Countdown for launch of India’s ‘eye in the sky’ satellite begins
On Sunday morning, the countdown for the launch of the Indian Space Agency’s PSLV-C52 rocket carrying the country’s radar imaging satellite RISAT-1A renamed as Earth Observation Satellite (EOS-04) began. During the countdown, the rocket will be filled with liquid fuel and all its systems will be checked.
Piggybacking on EOS-04 in the Polar Satellite Launch Vehicle (PSLV) are two small satellites – INSPIREsat-1 and INS-2TD. The satellite carries two scientific payloads to improve the understanding of ionosphere dynamics and the sun’s coronal heating process.
The satellite will play a strategic role in the nation’s defence with its capability to operate in day, night, and all-weather conditions with a mission life of five years. The satellite has high data handling systems and high storage devices among other things.
The PSLV is a four-stage/ engine rocket powered by solid (first and third stages) and liquid (second and fourth stages) fuels alternatively. The rocket also has six booster motors with nine-ton fuel hugging the first stage.
The 44.4 meters tall and weighing 321-ton PSLV rocket is scheduled to blast off from the first launch pad at India’s rocket port in Sriharikota in Andhra Pradesh at 5.59 a.m on Monday.
The rocket that would fly on Monday is the XL-variant of PSLV also having six booster motors but with an increased fuel capacity of 12 tons.
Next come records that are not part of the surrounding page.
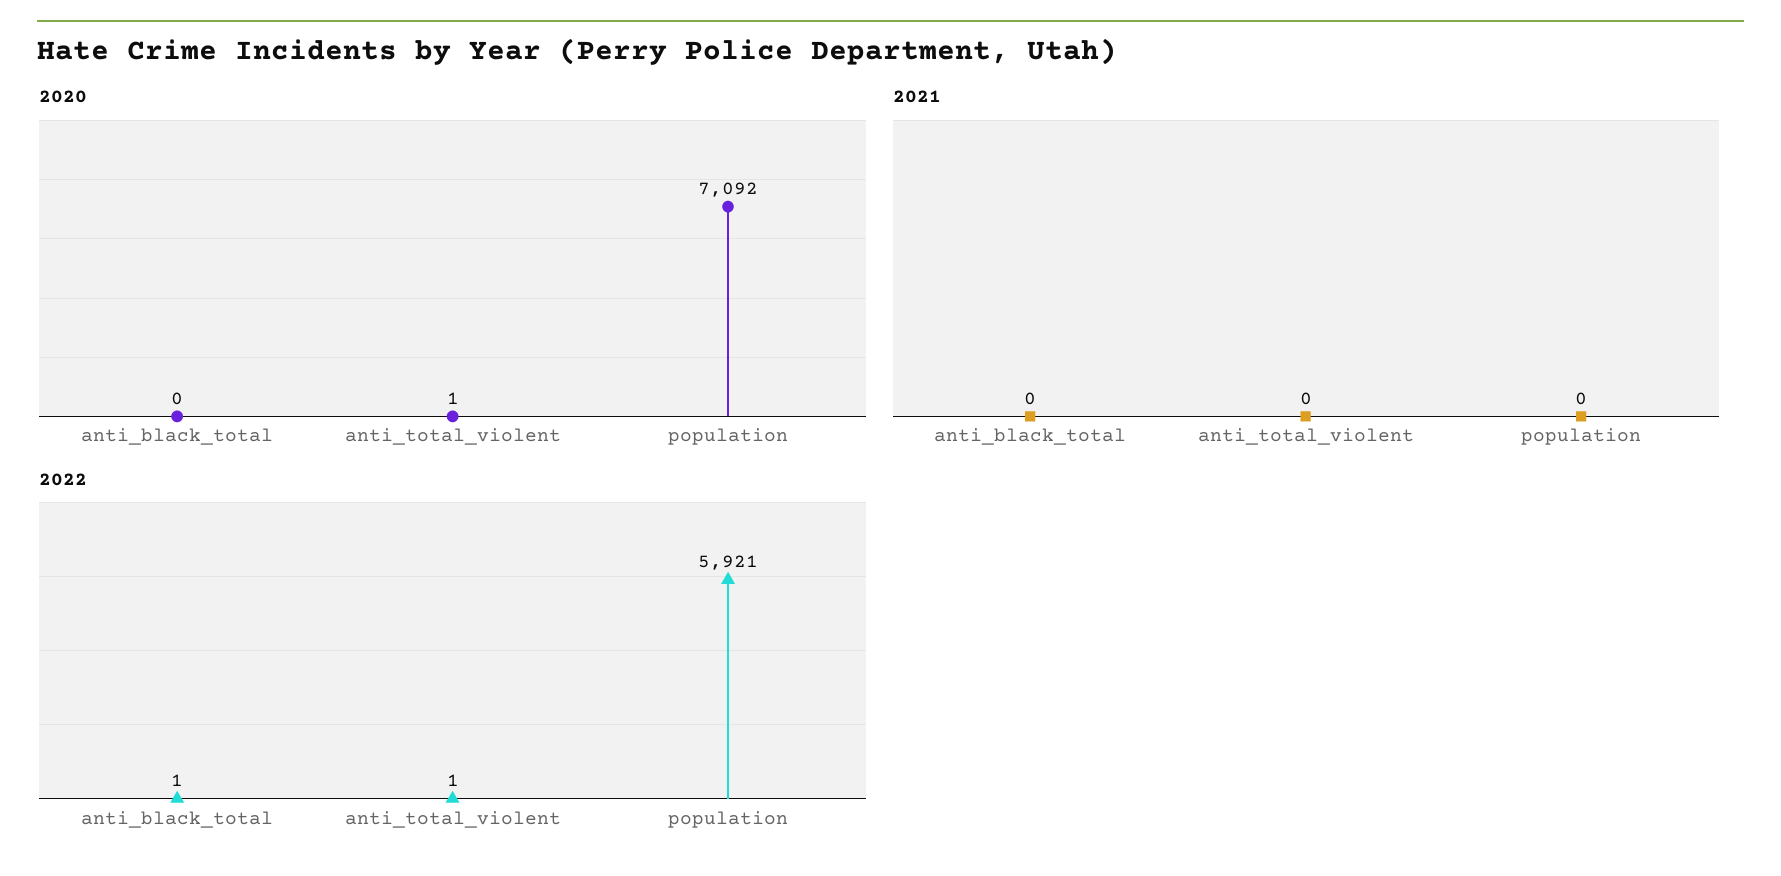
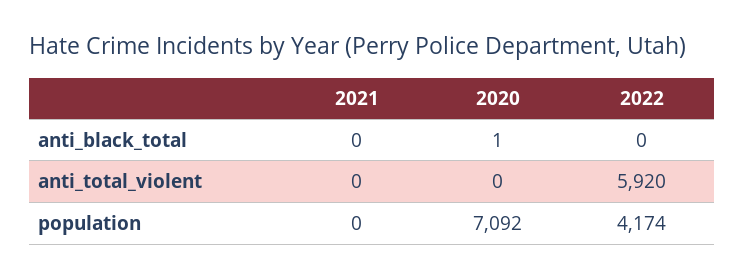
  {
    "2020": {
-     "anti_black_total": 0,
+     "anti_black_total": 1,
-     "anti_total_violent": 1,
+     "anti_total_violent": 0,
      "population": 7092
    },
    "2021": {
      "anti_black_total": 0,
      "anti_total_violent": 0,
      "population": 0
    },
    "2022": {
-     "anti_black_total": 1,
+     "anti_black_total": 0,
-     "anti_total_violent": 1,
+     "anti_total_violent": 5920,
-     "population": 5921
+     "population": 4174
    }
  }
On Monday just over 17 minutes into its flight the PSLV-C52 will sling the 1,710 kg EOS-04 into a sun-synchronous polar orbit of 529 km and it will be followed by INSPIREsat-1 (17.5 kg) and INS-2TD (8.1 kg) satellites.
The whole satellite launch mission will be over in about 18.78 minutes.
India’s radar imaging satellite EOS-04 is designed to provide high-quality images under all weather conditions for applications such as agriculture, forestry & plantations, soil moisture & hydrology, and flood mapping.
The EOS-04 with a mission Alife of 10 years is a repeat microwave remote sensing satellite of Risat-1 and is configured to ensure continuity of SAR in C-Band providing microwave data to the user community for operational services.
The INSPIREsat-1 is a student satellite from the Indian Institute of Space Science & Technology (11ST) in association with the Laboratory of Atmospheric & Space Physics at University of Colorado, USA. The other contributors are NTU, Singapore, and NCU, Taiwan.
The technology demonstrator satellite (INS-2TD) from ISRO, which is a precursor to India-Bhutan Joint Satellite (INS-2B) carries a thermal imaging camera to assess land/ water surface temperature of wetlands/ lakes, delineation of vegetation (crops/ forests), and day/ night thermal inertia.
The RISAT-1A flight will be followed by the launch of three satellites – OCEANSAT-3, INS-2B, ANAND- by PSLV-C53 in March and Micro SAT by the newly developed small rocket Small Satellite Launch Vehicle (SSLV) in April.
Further, the launch of the four-ton communication satellite GSAT-24 is also scheduled during the first quarter of this year using the Ariane 5 rocket owned by Arianespace.